== Work instructions ==
1 > In the essay on abortion and natural law, which three Catholics does the correspondent name as able to recognize the evil of abortion through their Faith while voting in favor of it?
2 > Repeat the passage of the essay on abortion and natural law starting with "Natural Law and" and going on through "the natural law.".
3 > Go on with the essay on abortion and natural law from the point where it stops.

== Extracted text ==
---+---
By Dr. Jeff Mirus ( bio - articles - email ) | Apr 16, 2009

Recently I exchanged emails with a correspondent who argued that a Catholic political stance in favor of abortion is morally acceptable because the evil of abortion is something that we know only from Faith, and not something that all men can know as demonstrably true. When I suggested in reply that the Catholic position on abortion is based on natural law, and so its truth is knowable by all, my correspondent responded that I was simply wrong. It is not possible, he said, to understand the evil of abortion experientially, as we do with other actions proscribed by civil law. Therefore, Catholics such as Joseph Biden and Nancy Pelosi (and Fr. Robert Drinan before them) can recognize the evil of abortion from their Faith while, at the same time, legitimately choosing to vote in favor of it as a matter of civil law.

This is, of course, merely a more sophisticated expression of the argument against “imposing our religious views” on others (including, apparently, on ourselves). In fact, it raises the argument to the Nth degree, in effect asserting that we may not endorse a public prohibition of anything that all men cannot (or do not?) know certainly and experientially to be evil. The mind boggles at the complacent absurdity of this argument.

Natural Law and Natural Justice

The first defense against such absurdity is to insist, with the Church, that it is an essential purpose of civil government to foster justice: to ensure that each person receives his due, to criminalize actions which strip another of what is rightfully his, and to punish those who commit such crimes. A large part of civil government is necessarily occupied with the protection of life, property and legitimate human opportunity from both internal and external assault. It is precisely our natural knowledge of these things which forms the basis of our civil pursuit of justice; in other words, our responsibility for proper civil government derives immediately from the natural law.

Now, in considering natural justice as a practical matter, it will often be preoccupied with those things about which most citizens agree, but it is ludicrous deliberately to restrict its implementation to such matters, let alone confine it to those things about which the entire body of citizens claims to be certain. A moment’s reflection reveals that such an approach is unworkable. There may be any number citizens or groups of citizens who fail to understand that stealing from businesses is wrong, that blacks and whites have equal human rights, that children are not mere things, that women possess the same dignity as men, that workers have a right to the fruits of their labor, and so on. In fact, history is replete with instances of entire cultures which have failed to recognize some aspects of the natural law that our own culture finds obvious (and vice versa).
---+---
== Records shown ==

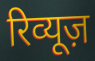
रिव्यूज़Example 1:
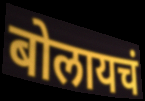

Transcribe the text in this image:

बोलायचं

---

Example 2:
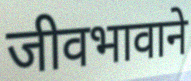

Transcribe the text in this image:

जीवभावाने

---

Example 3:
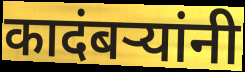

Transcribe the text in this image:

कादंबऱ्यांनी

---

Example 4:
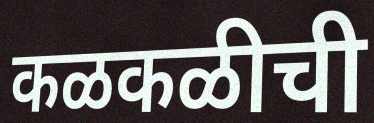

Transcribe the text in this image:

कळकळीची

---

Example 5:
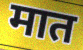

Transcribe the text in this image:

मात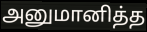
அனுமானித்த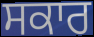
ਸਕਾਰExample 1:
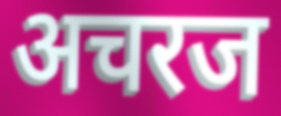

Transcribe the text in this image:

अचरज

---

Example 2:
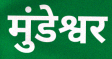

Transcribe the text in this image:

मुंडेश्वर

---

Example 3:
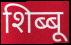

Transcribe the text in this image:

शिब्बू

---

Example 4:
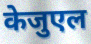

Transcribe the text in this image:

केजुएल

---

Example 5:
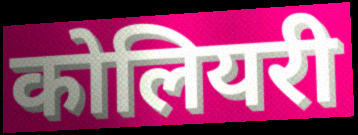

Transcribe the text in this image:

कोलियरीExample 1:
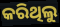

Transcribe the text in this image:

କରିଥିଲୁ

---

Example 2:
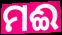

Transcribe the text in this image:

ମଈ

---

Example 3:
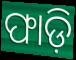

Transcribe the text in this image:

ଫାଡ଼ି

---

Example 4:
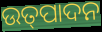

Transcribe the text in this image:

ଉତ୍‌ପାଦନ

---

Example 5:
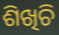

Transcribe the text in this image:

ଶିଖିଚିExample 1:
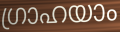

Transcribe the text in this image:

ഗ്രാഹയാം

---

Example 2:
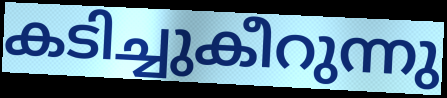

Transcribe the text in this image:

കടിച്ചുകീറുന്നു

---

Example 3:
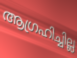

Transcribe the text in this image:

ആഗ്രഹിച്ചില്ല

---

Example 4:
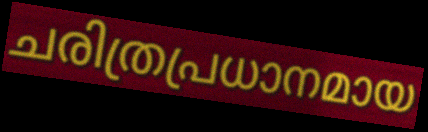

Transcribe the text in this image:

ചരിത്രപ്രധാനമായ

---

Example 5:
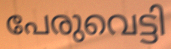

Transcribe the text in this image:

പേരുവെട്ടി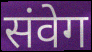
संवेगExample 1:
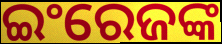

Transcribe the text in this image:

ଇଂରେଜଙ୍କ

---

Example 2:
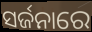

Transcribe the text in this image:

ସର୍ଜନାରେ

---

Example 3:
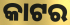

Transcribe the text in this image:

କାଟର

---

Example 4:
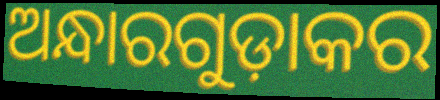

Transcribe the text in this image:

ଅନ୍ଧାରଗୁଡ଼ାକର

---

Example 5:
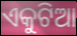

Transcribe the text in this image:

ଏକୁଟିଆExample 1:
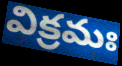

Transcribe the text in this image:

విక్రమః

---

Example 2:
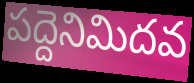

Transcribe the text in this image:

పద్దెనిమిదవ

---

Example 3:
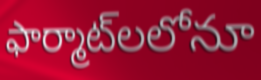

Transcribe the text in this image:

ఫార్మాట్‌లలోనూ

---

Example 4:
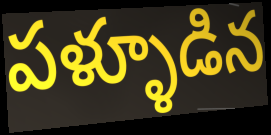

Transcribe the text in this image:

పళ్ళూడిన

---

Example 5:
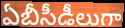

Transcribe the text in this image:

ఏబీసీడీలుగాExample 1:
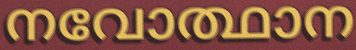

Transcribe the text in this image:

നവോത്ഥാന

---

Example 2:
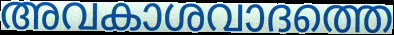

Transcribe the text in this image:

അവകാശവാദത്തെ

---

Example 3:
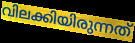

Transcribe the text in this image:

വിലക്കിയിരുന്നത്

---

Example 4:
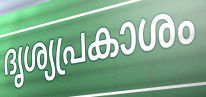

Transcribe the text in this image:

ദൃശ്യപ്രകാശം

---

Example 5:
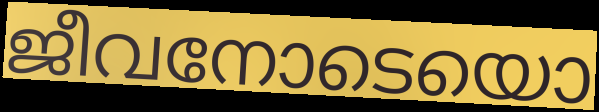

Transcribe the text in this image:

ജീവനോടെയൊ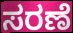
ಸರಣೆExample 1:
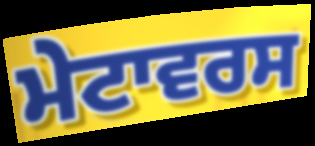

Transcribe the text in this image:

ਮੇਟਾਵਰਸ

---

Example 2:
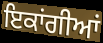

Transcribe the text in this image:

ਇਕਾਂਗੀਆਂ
---+---
== Written responses ==
1 > Joseph Biden, Nancy Pelosi, and Fr. Robert Drinan.

2 >
Natural Law and Natural Justice

The first defense against such absurdity is to insist, with the Church, that it is an essential purpose of civil government to foster justice: to ensure that each person receives his due, to criminalize actions which strip another of what is rightfully his, and to punish those who commit such crimes. A large part of civil government is necessarily occupied with the protection of life, property and legitimate human opportunity from both internal and external assault. It is precisely our natural knowledge of these things which forms the basis of our civil pursuit of justice; in other words, our responsibility for proper civil government derives immediately from the natural law.

3 >
But just as ignorance of the positive law is no excuse, neither is ignorance of the natural law, for the understanding of the natural law and its codification in positive law is a work of reason which citizens are always expected to possess even when they fail to exercise it properly. Consequently, operating with prudence, civil government not only may but must act in accordance with natural justice, however dimly perceived. In fact, the failure to so on a major scale is sufficient to render a government illegitimate, and to permit its legitimate replacement should the opportunity arise. While in practice no culture and no government ever recognizes all of its obligations under the natural law, every government has a duty to pursue natural justice even when—perhaps especially when—some among the citizenry wish to deny justice to others in their midst while claiming that this denial is necessary or even good.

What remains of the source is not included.